I conjured up a system in which I put everyone on a separate Postie note. As we picked out each card I put the postie inside each card. When she addressed them all she read the note and wrote the envelopes out. This month she thinks Tari wrote out the postie notes. (Smiley face here.)


A few minutes ago I went in to check to see how she was doing. She told me that Tari picked out some really cute birthday cards this time around. (Tari was not with us shopping for cards yesterday but that is not important.) She is working on the August birthday cards. She had just put on her favorite Rod Stewart CD on the player in her little office. This song came on. It happens to be one of my favorites. This disease of Parkinson is slowly taking her from me and I long for the old days.

What good are words I say to you?
They can’t convey to you what’s in my heart
If you could hear instead
The things I’ve left unsaid

Time after time
I tell myself that I’m
So lucky to be loving you

So lucky to be
The one you run to see
In the evening, when the day is through

I only know what I know
The passing years will show
You’ve kept my love so young, so new

And time after time
You’ll hear me say that I’m
So lucky to be loving you

I only know what I know
The passing years will show
You’ve kept my love so young, so new

And time after time
You’ll hear me say that I’m
So lucky to be loving you
Lucky to be loving you

An old standard by Rod Stewart

It is a lament of times passed and an optimism for the future. I often struggle with that last part when this disease of Parkinson appears in the middle of the night or I am researching incontinence products on various websites. On melancholy days I think about the preParkinson times. It helps to not look back with longing for those experiences. Time only moves forward. I am grateful to have had those experiences with her. I am grateful for the times we have yet to experience.

Do I wish she did not have Parkinson’s disease? You betcha.. Cyndi Lauper has a song that might be more familiar with a similar sentiment. Once in a while I get very nostalgic for our previous life. I let it roll over me in waves. It is helpful.

Tonight’s menu is Salisbury steak, rice, green beans and corn. I am baking a small cinnamon crumble cake for dessert. These are some of her favorite foods. I am following the Dinner for Two cookbook by Betty Crocker which is her favorite cookbook. She will compare her version before our kiddos came along to my version this evening.

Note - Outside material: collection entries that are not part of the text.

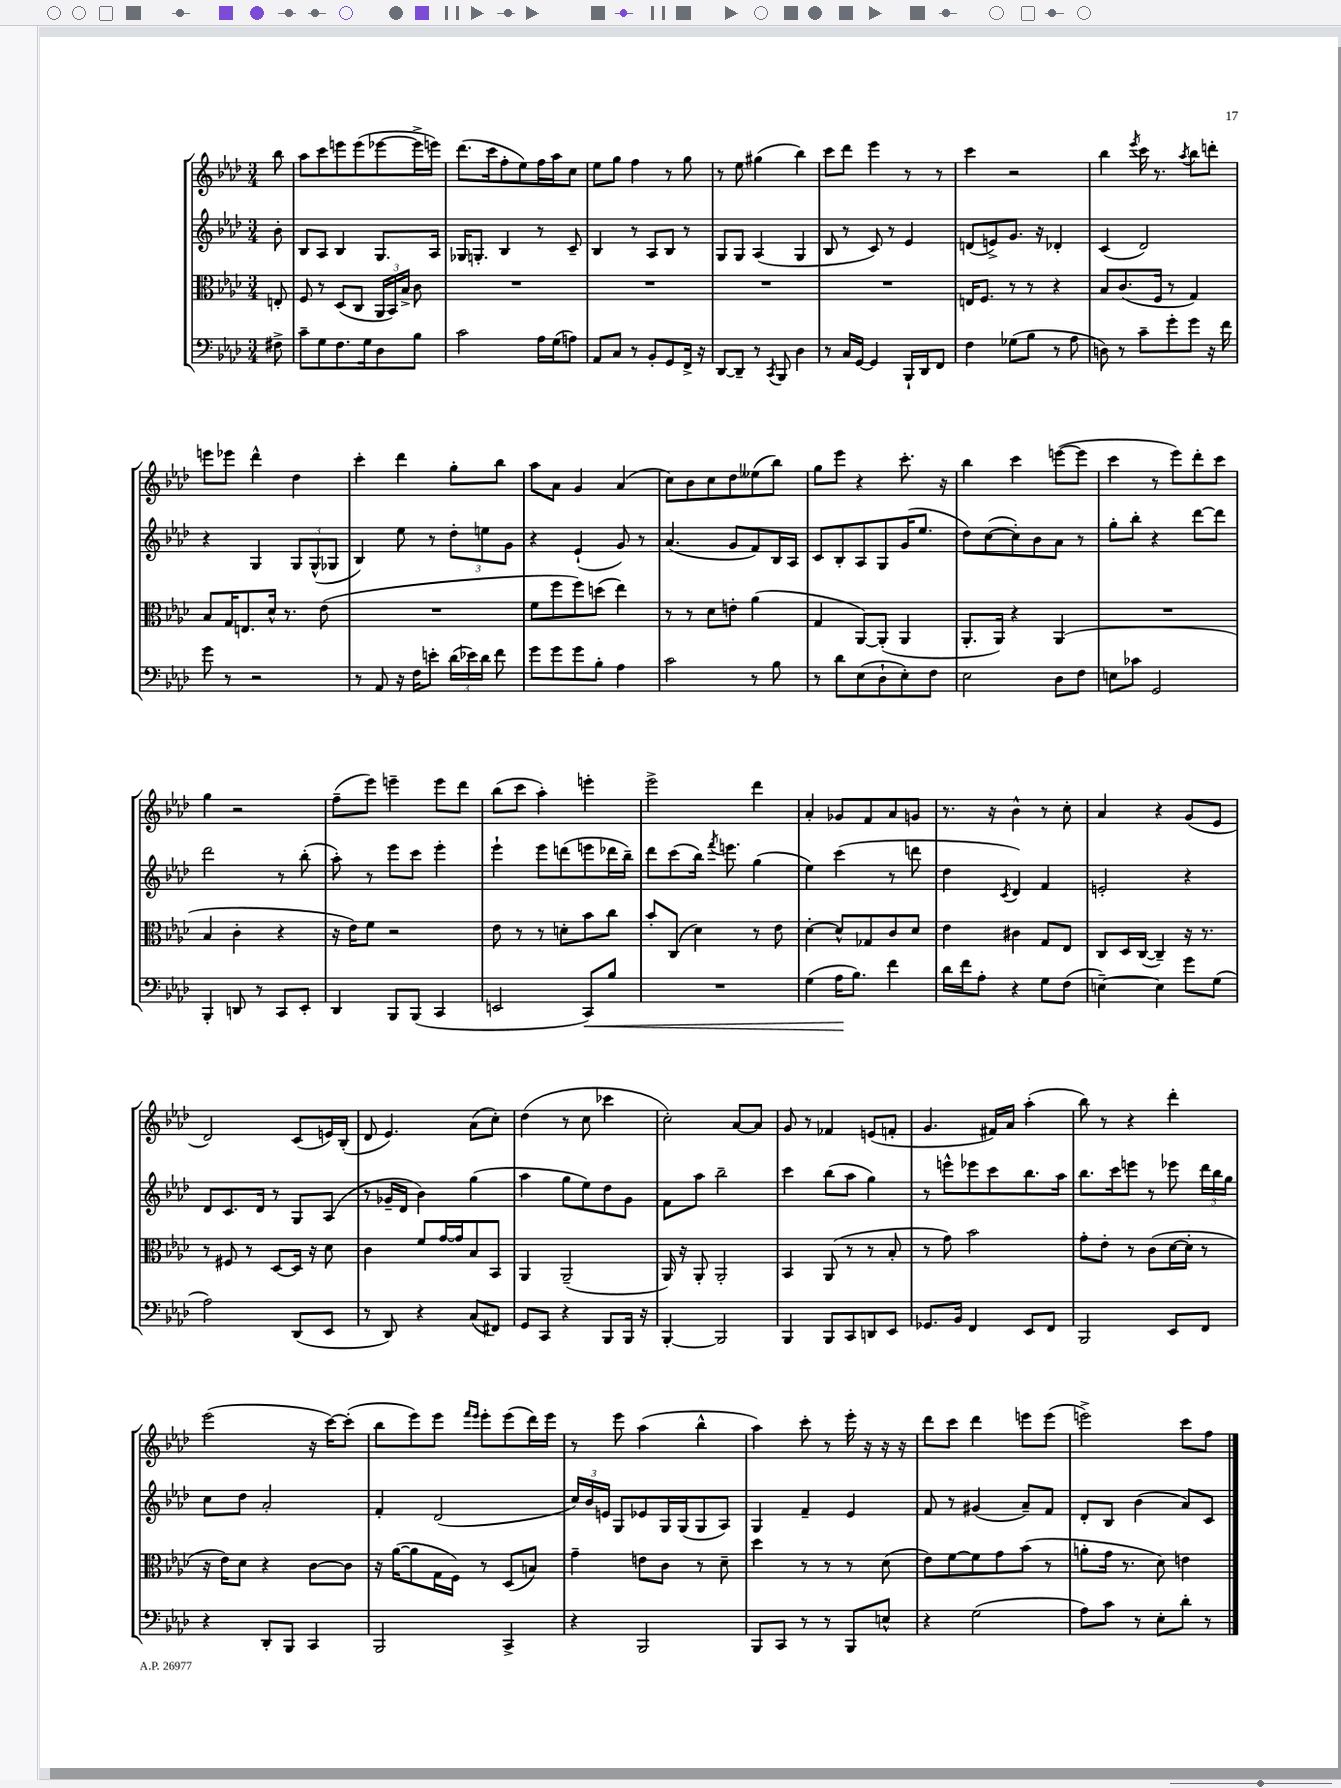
<<
\new StaffGroup <<
\new Staff = "s0" {
    \clef treble \key aes \major \numericTimeSignature \time 3/4 \partial 8
    \autoBeamOff bes''8 |
    aes''8[ c'''8 e'''8 e'''8( ees'''8~ ees'''16-> e'''16]) |
    des'''8.[( c'''16 f''8-. ees''8) f''16 aes''16 c''8] |
    ees''8[ g''8] f''4 r8 g''8 |
    r8 ees''8 gis''4( bes''4) |
    c'''8[ des'''8] ees'''4 r8 r8 |
    c'''4 r2 |
    bes''4 \acciaccatura { ees'''8 } c'''16 r8. \acciaccatura { aes''8 } bes''8[ d'''8]-. |
    e'''8[ ees'''8] des'''4-^ des''4 |
    c'''4-. des'''4 g''8[-. bes''8] |
    aes''8[ aes'8] g'4 aes'4( |
    c''8[) bes'8 c''8 des''8 eeses''8( bes''8]) |
    g''8[ ees'''8] r4 c'''8.-. r16 |
    bes''4 c'''4 e'''8[~( e'''8] |
    c'''4 r8 ees'''8[) des'''8-. c'''8] |
    g''4 r2 |
    f''8[--( ees'''8]) e'''4-- e'''8[ des'''8] |
    bes''8[( c'''8] aes''4-.) e'''4-. |
    ees'''2-> des'''4 |
    aes'4-. ges'8[ f'8 aes'8 g'8] |
    r8. r16 bes'4-^ r8 c''8-. |
    aes'4 r4 g'8[( ees'8] |
    des'2) c'8[( e'16) bes16]-.( |
    des'8 ees'4.) aes'8[( c''8]-.) |
    des''4( r8 c''8 ces'''4 |
    c''2-.) aes'8[~ aes'8] |
    g'8 r8 fes'4 e'8[( f'8]-. |
    g'4. fis'16[) aes'16] aes''4-.( |
    bes''8) r8 r4 des'''4-. |
    ees'''2( r16 c'''16[~) c'''8]-.( |
    bes''8[ ees'''8) ees'''8] \grace { f'''16[ ees'''16] } ees'''8[-. ees'''8( des'''16) ees'''16] |
    r8 ees'''8 aes''4( bes''4-^ |
    aes''4) c'''8-. r8 ees'''16-. r16 r16 r16 |
    des'''8[ c'''8] des'''4 e'''8[ e'''8]( |
    e'''2->) c'''8[ f''8] \bar "|." |
}
\new Staff = "s1" {
    \clef treble \key aes \major \numericTimeSignature \time 3/4 \partial 8
    \autoBeamOff bes'8-. |
    bes8[ aes8] bes4 g8.[ aes16] |
    ges16[ g8.]-. bes4 r8 c'8-- |
    bes4 r8 aes8[ bes8] r8 |
    g8[ g8] aes4( g4 |
    bes8 r8 c'8) r8 ees'4 |
    d'8[( e'8->) g'8.] r16 des'4-. |
    c'4( des'2) |
    r4 g4 \tuplet 3/2 { g8[ g8-^( ges8] } |
    bes4) ees''8 r8 \tuplet 3/2 { des''8[-. e''8 g'8] } |
    r4 ees'4-!( g'8) r8 |
    aes'4.( g'8[ f'8) bes16 aes16] |
    c'8[ bes8-. aes8 g8 g'16( ees''8.] |
    des''8[) c''8~( c''8-.) bes'8 aes'8] r8 |
    g''8[-. bes''8]-. r4 des'''8[~ des'''8] |
    des'''2 r8 bes''8-.( |
    aes''8-.) r8 ees'''8[ c'''8] ees'''4-. |
    ees'''4-! ees'''8[ d'''8( e'''8 des'''16 bes''16]--) |
    des'''8[ c'''8( bes''16]) \acciaccatura { f'''8 } e'''8. g''4( |
    ees''4) c'''4( r8 d'''8 |
    des''4 \acciaccatura { c'8 } des'4) f'4 |
    e'2-. r4 |
    des'8[ c'8. des'16] r8 g8[ aes8]( |
    r8 ges'16[-- des'16] bes'4) g''4( |
    aes''4 g''8[ ees''8) des''8 g'8] |
    f'8[ aes''8] bes''2-- |
    c'''4 bes''8[( aes''8] g''4) |
    r8 e'''8[-^ ees'''8 c'''8 bes''8. aes''16] |
    bes''8.[ c'''16 e'''8] r8 ees'''8 \tuplet 3/2 { des'''16[ bes''16 g''16] } |
    c''8[ des''8] aes'2-. |
    f'4-. des'2( |
    \tuplet 3/2 { c''16[) bes'16 e'16] } g8[ ees'8 g16 g16( g8 aes8]) |
    g4 f'4-- ees'4 |
    f'8 r8 gis'4( aes'8[--) f'8] |
    des'8[-. bes8] bes'4( aes'8[) c'8] \bar "|." |
}
\new Staff = "s2" {
    \clef alto \key aes \major \numericTimeSignature \time 3/4 \partial 8
    \autoBeamOff e8-. |
    f8 r8 des8[( c8] \tuplet 3/2 { aes,16[ bes,16) bes16]-> } c'8 |
    R2. |
    R2. |
    R2. |
    R2. |
    e16[ f8.] r8 r8 r4 |
    bes8[ c'8.( f16] r8 g4) |
    bes8[ g16 e8. des'16]-^ r8. ees'8( |
    R2. |
    f'8[ f''8 f''8) d''8]( ees''4) |
    r8 r8 des'8[ e'8]-. aes'4( |
    g4 aes,8[~) aes,8]-.( aes,4 |
    aes,8.[-. aes,16]) r4 aes,4( |
    R2. |
    bes4 c'4-. r4 |
    r16 ees'16[) f'8] r2 |
    ees'8 r8 r8 d'8[-. bes'8 c''8] |
    bes'8[-. c8]( des'4) r8 ees'8 |
    des'4~-. des'8[-^ ges8 c'8 des'8] |
    ees'4 cis'4 g8[ ees8] |
    c8[ des16 c16]~( c4--) r16 r8. |
    r8 fis8 r8 des8[~ des16] r16 des'8 |
    c'4 f'8[ g'16~ g'16 bes8 bes,8] |
    aes,4 aes,2--( |
    aes,16) r16 aes,8-. aes,2-. |
    bes,4 aes,8( r8 r8 bes8-. |
    r8 g'8) bes'2 |
    g'8[-. ees'8]-. r8 c'8[( des'16~ des'16]-. r8 |
    r16 ees'16[) des'8] r4 c'8[~ c'8] |
    r16 aes'16[~( aes'8 g16 f16]) r8 des8[( b8]) |
    g'4-- e'8[ c'8] r8 des'8-- |
    des''4 r8 r8 r8 des'8( |
    ees'8[) f'8~ f'8 g'8 bes'8]( r8 |
    a'8[-. g'16] r8. des'8) e'4 \bar "|." |
}
\new Staff = "s3" {
    \clef bass \key aes \major \numericTimeSignature \time 3/4 \partial 8
    \autoBeamOff fis8-> |
    c'8[-- g8 f8. g16 des8 bes8] |
    c'2 aes16[ g16( a8]) |
    aes,8[ c8] r8 bes,8[-. g,8 f,16]-> r16 |
    des,8[~ des,8]-- r8 \acciaccatura { c,8 } bes,,8 des4 |
    r8 c16[ g,16]~ g,4 bes,,16[-! des,16 f,8] |
    f4 ges8[( bes8] r8 aes8 |
    d8) r8 c'8[-- g'8-. g'8] r16 f'16 |
    g'8 r8 r2 |
    r8 aes,8 r16 f16[ e'8]-. \tuplet 3/2 { des'16[( ees'16) des'16] } f'8 |
    g'8[ g'8 g'8 bes8]-. aes4 |
    c'2 r8 bes8 |
    r8 des'8[ ees8( des8-! ees8-.) f8] |
    ees2 des8[ f8] |
    e8[ ces'8] g,2 |
    bes,,4-. d,8 r8 c,8[ ees,8]-. |
    des,4 bes,,8[ bes,,8]( c,4 |
    e,2 c,8[\<) bes8] |
    R2. |
    g4( aes16[\! bes8.]) f'4 |
    des'16[ f'16 aes8]-. r4 g8[ f8]( |
    e4~--) e4 g'8[ g8]( |
    aes2) des,8[( ees,8] |
    r8 des,8) r4 c8[( fis,8]) |
    g,8[ c,8] r4 bes,,8[ bes,,16] r16 |
    bes,,4~-. bes,,2 |
    bes,,4 bes,,8[ c,8 d,8 ees,8] |
    ges,8.[ bes,16] f,4 ees,8[ f,8] |
    bes,,2 ees,8[ f,8] |
    r4 des,8[-. bes,,8] c,4 |
    bes,,2 c,4-> |
    r4 bes,,2 |
    bes,,8[ c,8] r8 r8 bes,,8[ e8]-^ |
    r4 g2( |
    aes8[) c'8] r8 ees8[-. des'8]-. r8 \bar "|." |
}
>>
>>
\layout { \context { \Score \remove "Bar_number_engraver" } }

Hopefully the hallucinatory little girls that often populate our home in the evening will not appear and we can rest later.

She is looking for earrings after she awoke from her nap.

Carpe Diem.


It seems that as time goes on the hallucinations are more common. It seems as time goes on she is stiffer at night and needs help to get to the toilet. It seems as time moves on she is more confused about her surroundings. It seems as time moves on she has difficulty sleeping at night. It seems that as time moves on her short term memory has completely failed. It seems as time moves on she has little concept of time – day and night can seem the same to her. It seems as time moves on the calendar holds little meaning even though she writes appointments and meetings on it. It is annoying to her caregiver.